The article introduces working with PySpark and highlights some of the important fundamentals of working with PySpark.
Major Differences between PySpark and Pandas
There are a few important differences between PySpark and Pandas, if you have worked on Pandas but not on PySpark, it might be confusing as to why to work on PySpark when we have Pandas.
Pandas is great when the need is to analyze the small dataset on a single machine, but when the need is to analyze much bigger datasets PySpark should be the choice because Spark RDDs are distributed whereas Pandas DataFrame is not distributed. Processing in Pandas is much slower for a huge amount of data.
Spark DataFrame supports parallelization whereas Pandas doesn’t as it’s for single machine tool.
Spark DataFrame supports fault tolerance whereas Pandas DataFrame doesn’t support it.
Spark DataFrame is Immutable whereas Pandas DataFrame is mutable.
Installation
While working with PySpark on the local machine we don’t have to additionally install Spark, the ‘pip install pyspark’ command will install Spark as well.
In the article we are using Jupyter Notebook for sample examples, the above image showcases how to install PySpark.
Spark Session
SparkSession is the entry point to PySpark, through SparkSession underlying PySpark functionality can be accessed, like creating RDD, Dataset, etc.
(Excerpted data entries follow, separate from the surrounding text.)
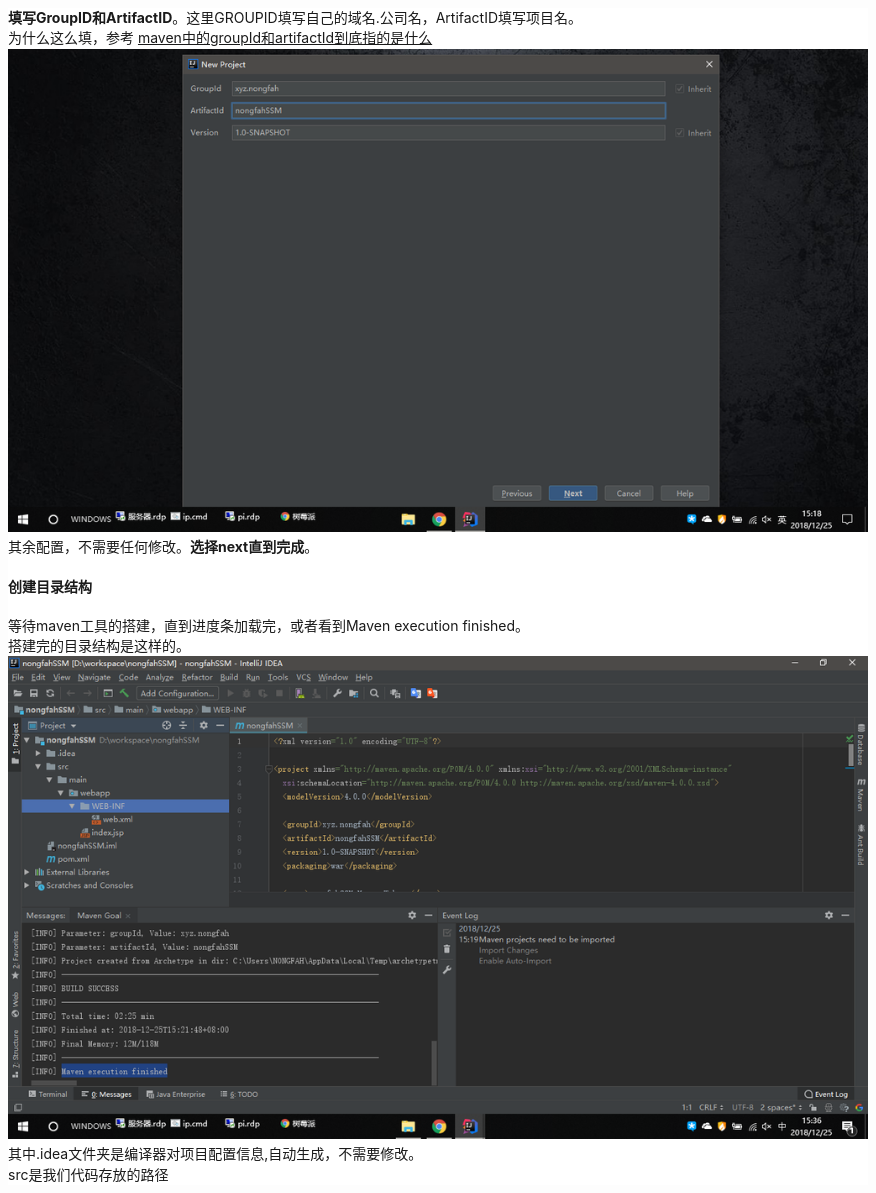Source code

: **填写GroupID和ArtifactID**。这里GROUPID填写自己的域名.公司名，ArtifactID填写项目名。  
为什么这么填，参考 [maven中的groupId和artifactId到底指的是什么](https://zhidao.baidu.com/question/1639120287056394340.html)  
![Image text](https://github.com/NONGFAH/NONGFAH.github.io/blob/master/img/我是怎样搭建一个SSM框架的/2.png)
其余配置，不需要任何修改。**选择next直到完成**。  

#### 创建目录结构
等待maven工具的搭建，直到进度条加载完，或者看到Maven execution finished。  
搭建完的目录结构是这样的。  
![Image text](https://github.com/NONGFAH/NONGFAH.github.io/blob/master/img/我是怎样搭建一个SSM框架的/4.png)
其中.idea文件夹是编译器对项目配置信息,自动生成，不需要修改。  
src是我们代码存放的路径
The below code highlights how to create a SparkSession
from pyspark.sql import SparkSession
sc = SparkSession.builder.master("local[*]")\
.appName('pyspark_session')\
.getOrCreate()
master(): If we are running on the cluster, we need to use the master’s name as an argument like ‘mesos’. Since we are running on local, we are using the ‘local’ keyword which is used to run spark locally and * means for all threads in a machine.
appName(): Name of our application
getOrCreate(): this method returns an existing SparkSession, if not then it creates one.
Reading Data
A simple CSV file is created with the name ‘users.csv’ which has the following contents and we will read the same file through PySpark.
Just like Pandas, PySpark can read files from various formats like ‘CSV’, ‘.txt’, ’JSON’ etc. We must use the ‘spark.read()’ method for reading the file. In our case, we are reading a .csv file so the spark.read.csv method should be used.
df = sc.read.csv('users.csv')
df
returns
type(df)
To see the entire data set, we can leverage the show() method
df.show()
Since these columns do not make sense, we can rename the columns using the ‘withColumnRenamed’ method.
df = df.withColumnRenamed('_c0', 'Name').withColumnRenamed('_c1', 'Age')
df.show()
Summary
The article is very basic fundamentals of PySpark and how to work with it, the article also explains the difference between PySpark and Pandas. The upcoming articles on PySpark will provide more in-depth insights.